Quoted text —
╔══

Hi all,
I have recently joined the ranks of the VB collectors and am looking to begin homebrew development. I have written and published other console games and am really looking forward to getting my hands dirty with the unique system we all love so much.
Clearly the first hurdle is putting together a development system. I have recently made a FlashCart which is capable of holding the binaries of the commerical ROMs. I have tested it with Jack Bros and a few others all work fine, this however is not my goal. I want to be able to upload my own (initially) novice level homebrew “hello world” programs. Before commiting to this I have tried to load some of the exitstng homebrew ROMs.
Thus far I have tried:
Pong,
Reality Boy Demo,
EXAMPLE, (form the VB compiler)
Virtual E-cursor Demo
none of these work (varying sizes from 8K to 512K)
Not all of these work with Reality Boy either. π
(what am I missing?)
Is there any security checksum or byte boundary I need to observe before these ROMs will work successfully on genuine VB hardware?
Any tips from those of you with working Flash Carts?
Can anyone get Pong to work and what are the steps?
(To summarise I am using a homemade flashcart (1MB) in a real VB that works fine with commerical ROMS uploaded to it, (I own the originals) but does not work with homebrew ROMS)
Cheers
P.S. I’m VERY serious about developing for this machine so anyone who is able to help will most likely be assisting me on my way to releasing a new homebew VB game in 2007.
you should try some other, newer homebrew stuff. virtual pong, reality boy demo and virtual-e cursor demo are all very old which is probably the reason they don’t work on hardware. one that works for sure is blox (1.1). maybe try that one?
Thanks for the suggestion.
Hmm, Blox 1.1 does indeed work beautifully. (Nice work Christian!)
but what is going on with the others? I notice there are game “headers” at the end of the ROMs and I have also read that they must be in 256,512,1024K sizes..
(I even tried “embedding” one of the other shorter binaries into the 1MB JB and Blox binaries, preservng the game header info. (since much of the “middle” ROM is blank anyway) but as you would expect with such a longshot failed too. π
I guess I will need to try to compile a hello word of my own, but if I can’t get much else to work I would expect it to fail. I must be missing something..

╚══

Record list —
╔══

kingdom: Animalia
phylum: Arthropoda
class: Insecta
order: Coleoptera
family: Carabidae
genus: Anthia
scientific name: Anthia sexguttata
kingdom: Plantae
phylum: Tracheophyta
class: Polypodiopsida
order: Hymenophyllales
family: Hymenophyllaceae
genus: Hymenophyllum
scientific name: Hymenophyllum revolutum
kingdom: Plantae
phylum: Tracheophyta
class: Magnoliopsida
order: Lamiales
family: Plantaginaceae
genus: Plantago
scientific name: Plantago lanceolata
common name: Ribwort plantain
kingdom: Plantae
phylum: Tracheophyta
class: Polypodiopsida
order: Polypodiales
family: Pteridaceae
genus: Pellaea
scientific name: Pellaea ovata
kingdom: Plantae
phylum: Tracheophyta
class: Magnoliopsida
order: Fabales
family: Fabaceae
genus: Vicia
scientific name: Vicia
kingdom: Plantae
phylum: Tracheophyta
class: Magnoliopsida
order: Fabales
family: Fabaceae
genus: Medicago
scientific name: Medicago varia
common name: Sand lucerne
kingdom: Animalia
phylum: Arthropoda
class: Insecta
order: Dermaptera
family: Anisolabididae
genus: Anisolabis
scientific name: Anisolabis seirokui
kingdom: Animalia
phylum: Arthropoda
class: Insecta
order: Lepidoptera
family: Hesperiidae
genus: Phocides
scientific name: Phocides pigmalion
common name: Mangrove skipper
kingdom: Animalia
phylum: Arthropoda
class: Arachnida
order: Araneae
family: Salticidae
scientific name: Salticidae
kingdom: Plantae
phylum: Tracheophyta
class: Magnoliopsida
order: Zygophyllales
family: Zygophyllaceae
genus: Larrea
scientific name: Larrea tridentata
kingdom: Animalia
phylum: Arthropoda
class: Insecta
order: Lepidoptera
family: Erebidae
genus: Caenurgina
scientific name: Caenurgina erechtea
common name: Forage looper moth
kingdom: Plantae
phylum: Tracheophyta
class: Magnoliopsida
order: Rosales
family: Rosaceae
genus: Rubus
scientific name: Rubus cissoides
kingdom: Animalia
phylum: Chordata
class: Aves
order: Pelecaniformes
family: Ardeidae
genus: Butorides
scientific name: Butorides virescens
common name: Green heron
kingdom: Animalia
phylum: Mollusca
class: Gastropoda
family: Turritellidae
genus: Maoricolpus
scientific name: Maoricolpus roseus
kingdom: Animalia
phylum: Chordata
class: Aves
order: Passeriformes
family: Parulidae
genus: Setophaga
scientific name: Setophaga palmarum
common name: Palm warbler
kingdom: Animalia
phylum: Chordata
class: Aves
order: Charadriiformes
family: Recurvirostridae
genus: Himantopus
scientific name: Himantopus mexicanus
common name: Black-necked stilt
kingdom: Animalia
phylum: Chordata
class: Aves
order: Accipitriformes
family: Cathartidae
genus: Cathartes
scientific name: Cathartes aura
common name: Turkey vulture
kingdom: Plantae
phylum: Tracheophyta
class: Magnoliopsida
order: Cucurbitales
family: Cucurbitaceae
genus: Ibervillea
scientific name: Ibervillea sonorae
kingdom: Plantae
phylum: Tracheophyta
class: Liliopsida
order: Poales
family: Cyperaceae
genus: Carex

╚══

Task instructions — Transcribe the forum thread on Virtual Boy homebrew from "Virtual E-cursor Demo" to "game in 2007.". The entries were taken from a separate source.

Exercise answer —
Virtual E-cursor Demo
none of these work (varying sizes from 8K to 512K)
Not all of these work with Reality Boy either. π
(what am I missing?)
Is there any security checksum or byte boundary I need to observe before these ROMs will work successfully on genuine VB hardware?
Any tips from those of you with working Flash Carts?
Can anyone get Pong to work and what are the steps?
(To summarise I am using a homemade flashcart (1MB) in a real VB that works fine with commerical ROMS uploaded to it, (I own the originals) but does not work with homebrew ROMS)
Cheers
P.S. I’m VERY serious about developing for this machine so anyone who is able to help will most likely be assisting me on my way to releasing a new homebew VB game in 2007.